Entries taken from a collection
※

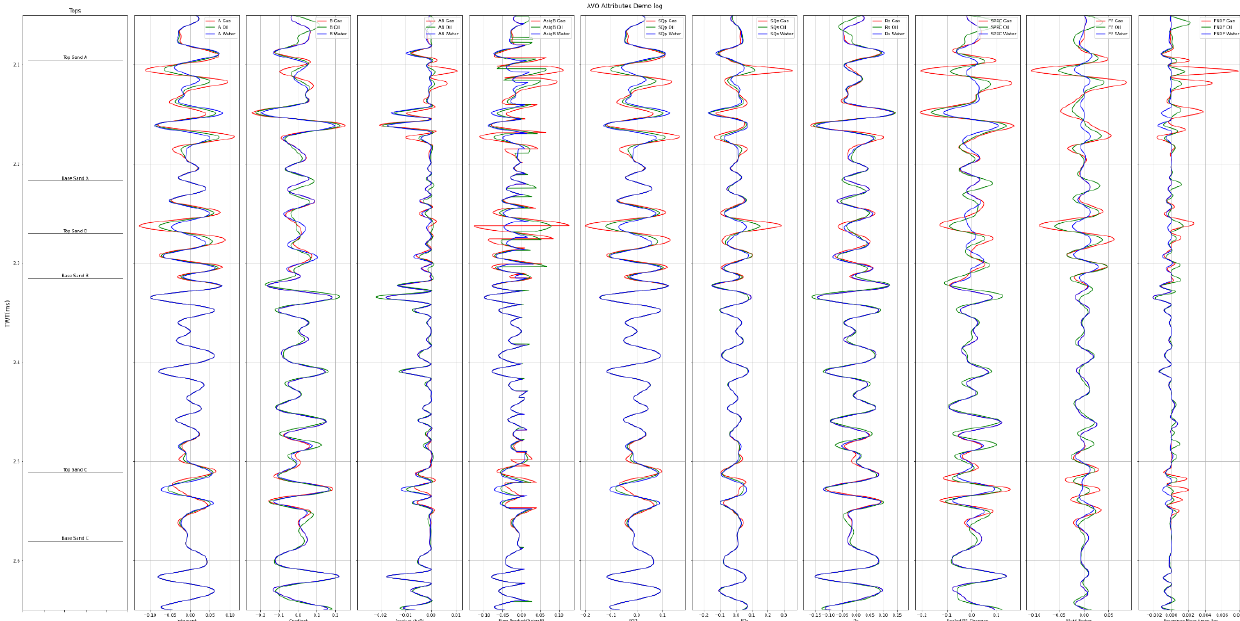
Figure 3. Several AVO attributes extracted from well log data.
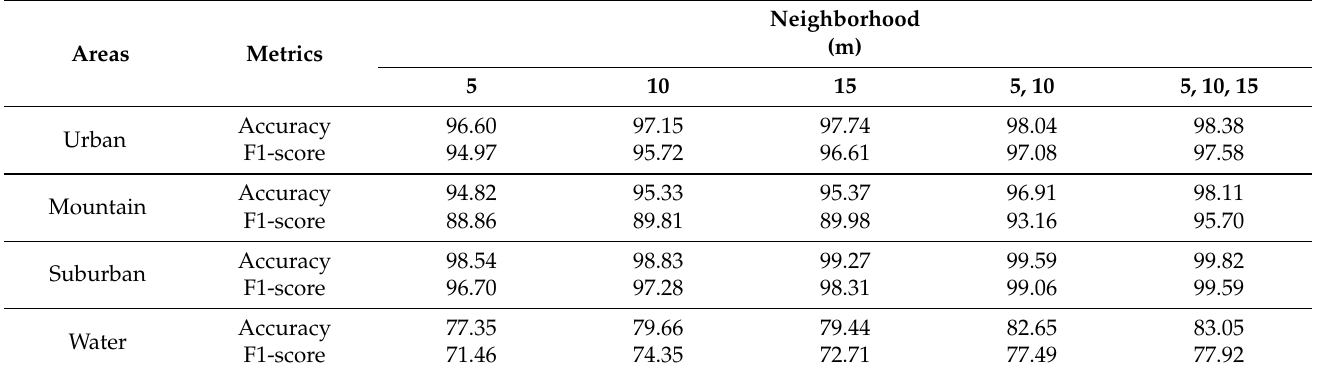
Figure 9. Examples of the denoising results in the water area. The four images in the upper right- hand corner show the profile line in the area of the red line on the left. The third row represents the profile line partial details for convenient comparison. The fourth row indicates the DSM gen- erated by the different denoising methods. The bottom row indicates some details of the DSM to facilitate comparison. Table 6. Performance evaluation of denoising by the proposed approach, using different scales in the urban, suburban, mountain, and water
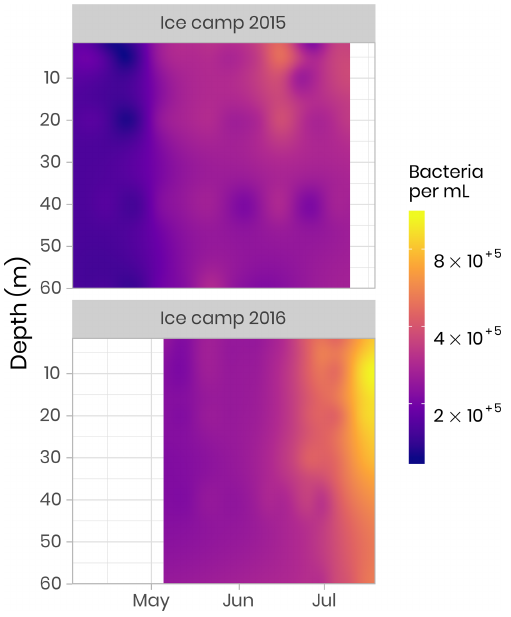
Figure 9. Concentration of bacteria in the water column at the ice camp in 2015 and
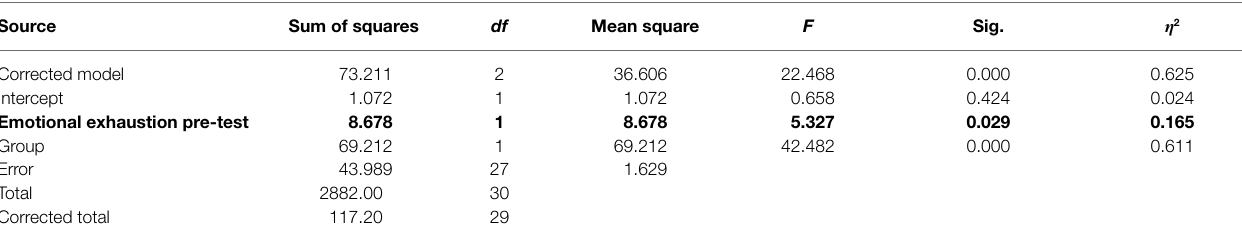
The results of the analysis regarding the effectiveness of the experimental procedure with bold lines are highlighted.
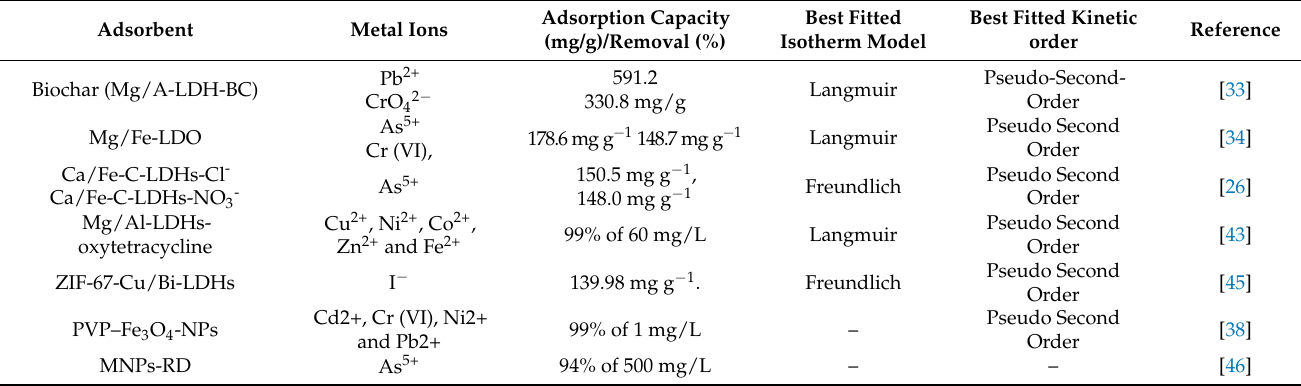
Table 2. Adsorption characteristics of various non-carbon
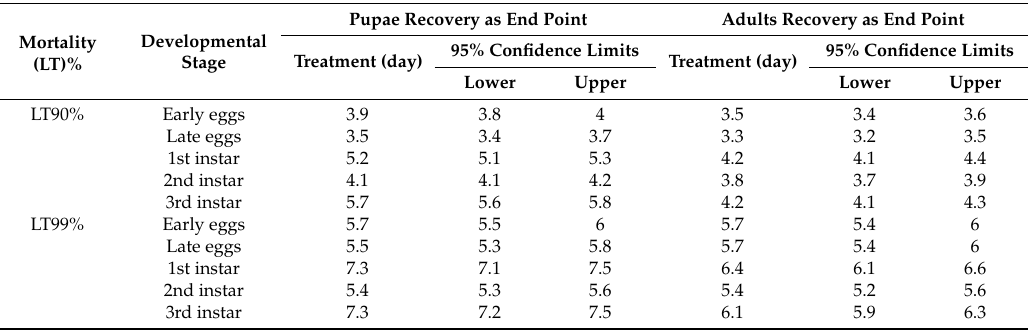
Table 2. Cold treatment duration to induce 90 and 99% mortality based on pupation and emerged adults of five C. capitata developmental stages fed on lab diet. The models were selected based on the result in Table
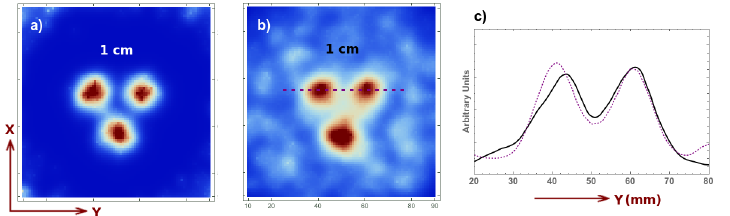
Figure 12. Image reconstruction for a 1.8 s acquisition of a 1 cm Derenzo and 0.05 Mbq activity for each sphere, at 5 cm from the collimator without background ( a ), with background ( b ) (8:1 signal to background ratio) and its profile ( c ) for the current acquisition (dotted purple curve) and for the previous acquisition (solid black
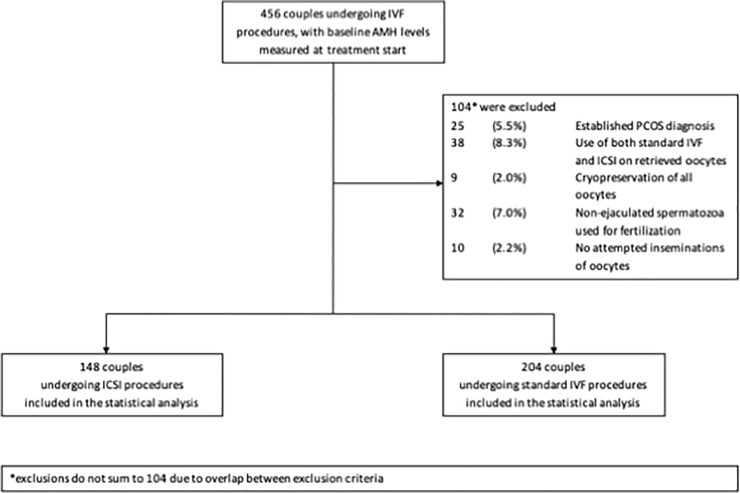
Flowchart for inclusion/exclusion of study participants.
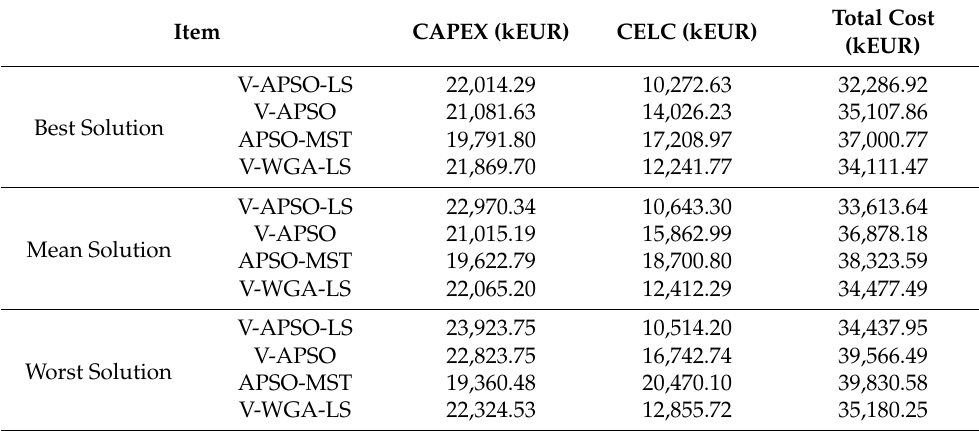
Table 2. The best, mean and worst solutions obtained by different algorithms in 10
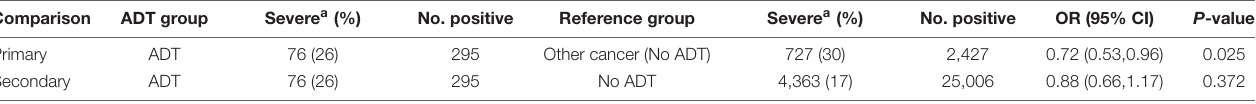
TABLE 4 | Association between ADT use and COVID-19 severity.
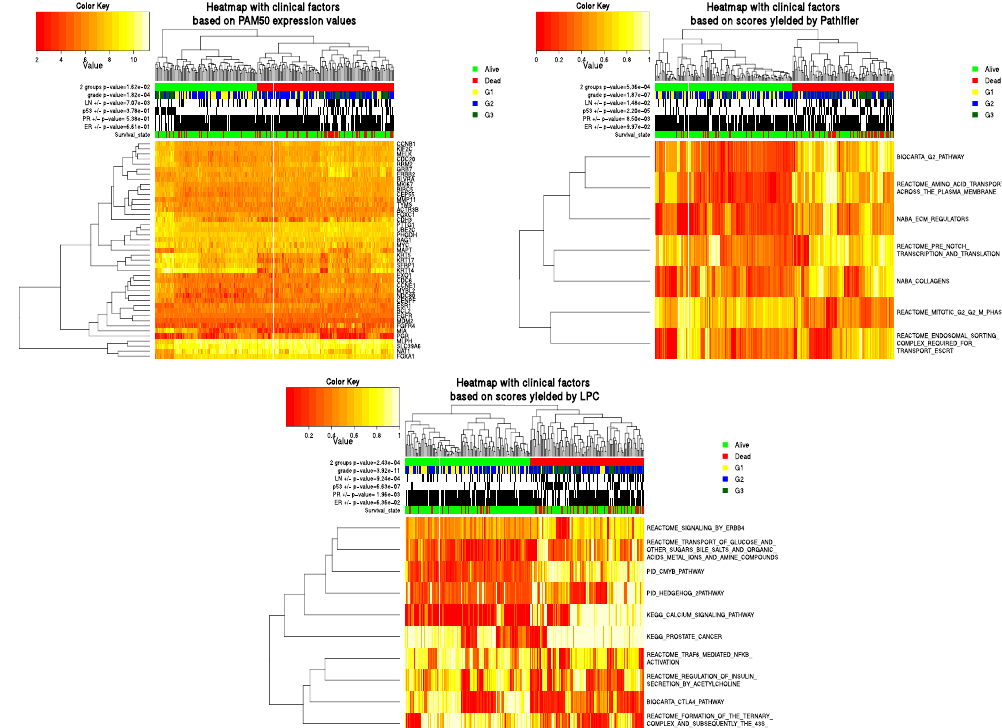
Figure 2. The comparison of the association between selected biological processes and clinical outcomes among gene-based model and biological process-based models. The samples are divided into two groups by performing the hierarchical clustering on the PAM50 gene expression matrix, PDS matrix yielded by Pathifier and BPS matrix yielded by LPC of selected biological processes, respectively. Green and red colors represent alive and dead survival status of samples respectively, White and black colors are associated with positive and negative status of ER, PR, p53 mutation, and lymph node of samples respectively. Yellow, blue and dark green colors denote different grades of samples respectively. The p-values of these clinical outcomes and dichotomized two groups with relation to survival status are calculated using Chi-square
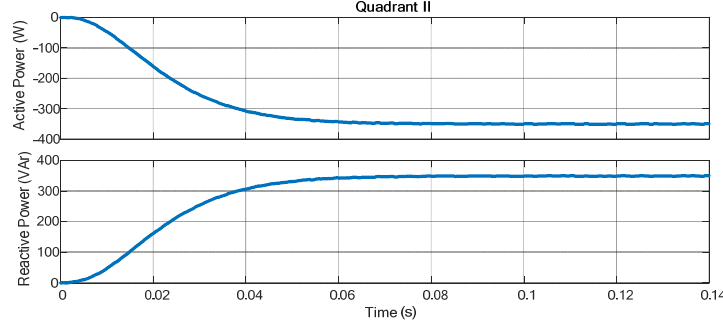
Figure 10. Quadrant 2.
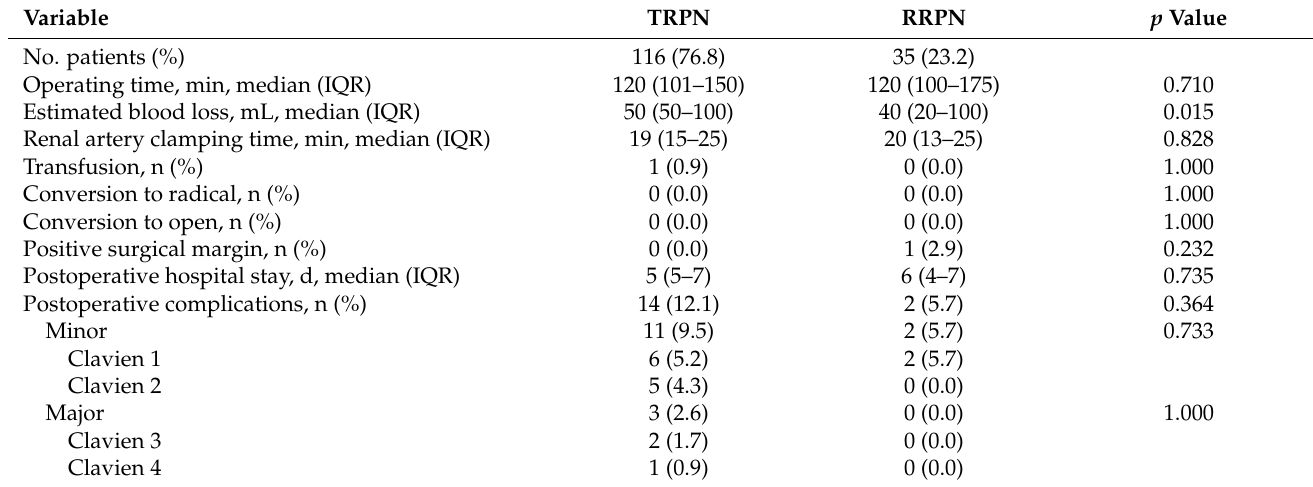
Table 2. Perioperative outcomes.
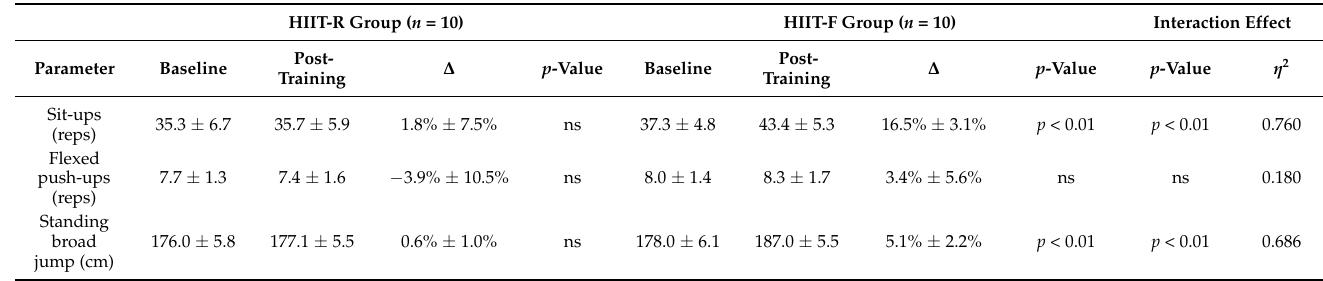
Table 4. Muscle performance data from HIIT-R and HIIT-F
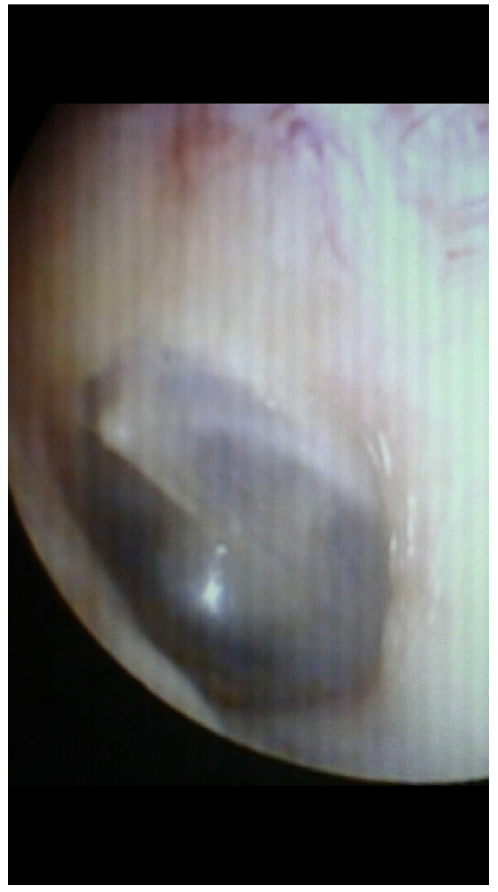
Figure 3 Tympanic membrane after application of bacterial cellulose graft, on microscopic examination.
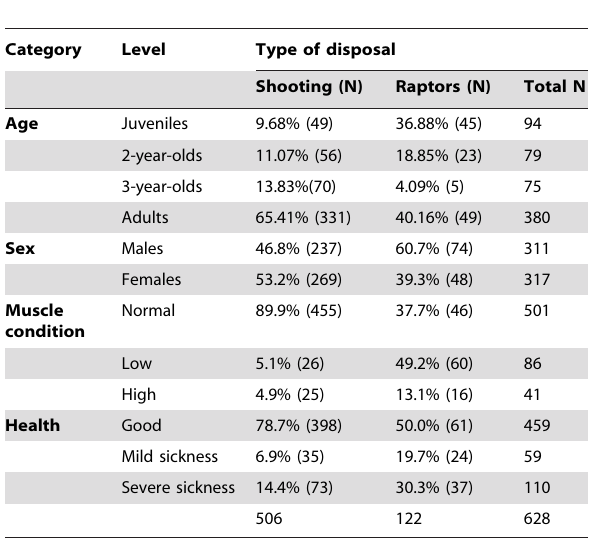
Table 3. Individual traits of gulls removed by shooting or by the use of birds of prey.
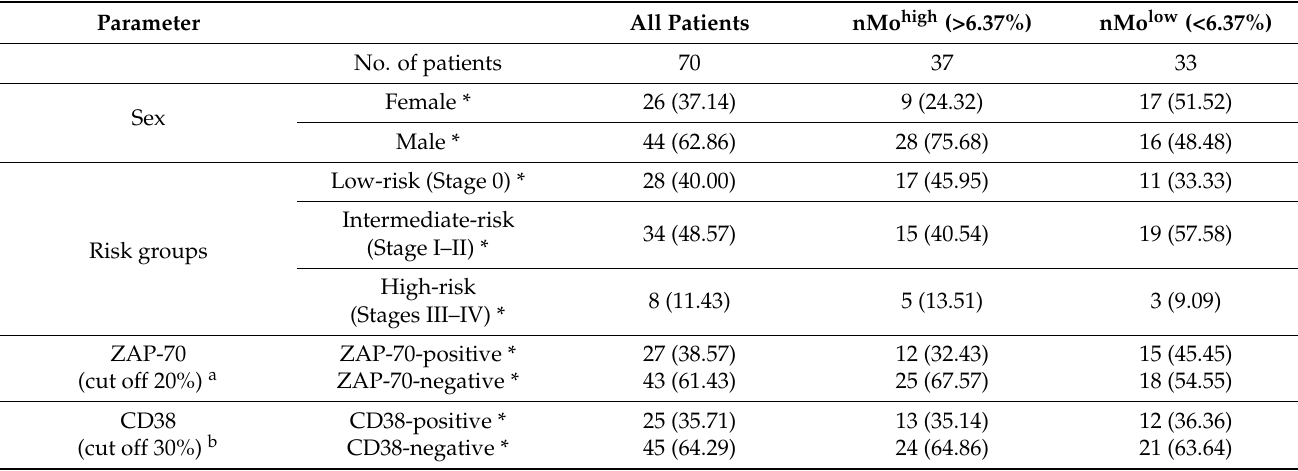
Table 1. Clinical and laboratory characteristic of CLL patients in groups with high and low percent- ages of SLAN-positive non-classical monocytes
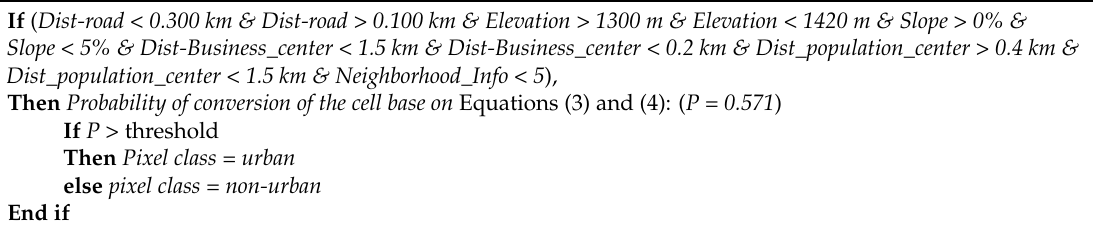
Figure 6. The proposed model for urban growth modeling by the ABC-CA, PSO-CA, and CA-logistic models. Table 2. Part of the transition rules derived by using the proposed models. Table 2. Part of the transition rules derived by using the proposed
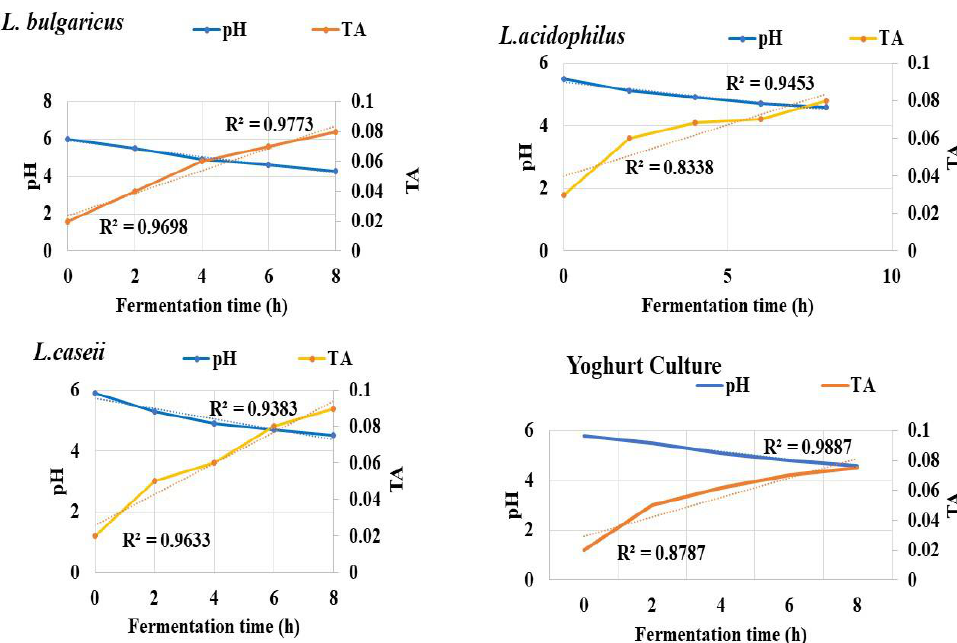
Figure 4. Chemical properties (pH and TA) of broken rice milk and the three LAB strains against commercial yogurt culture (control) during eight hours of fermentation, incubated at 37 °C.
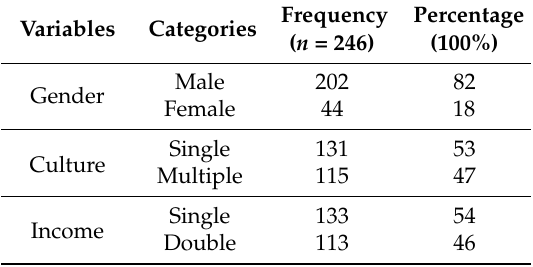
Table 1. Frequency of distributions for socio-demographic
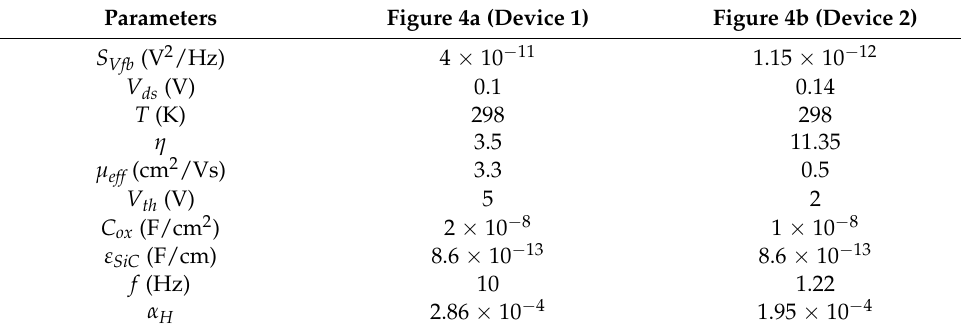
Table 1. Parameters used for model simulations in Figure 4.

※

Problem requirements: Go through the records and count every line with the word "data"; the answer is the number alone.

Exercise output: 2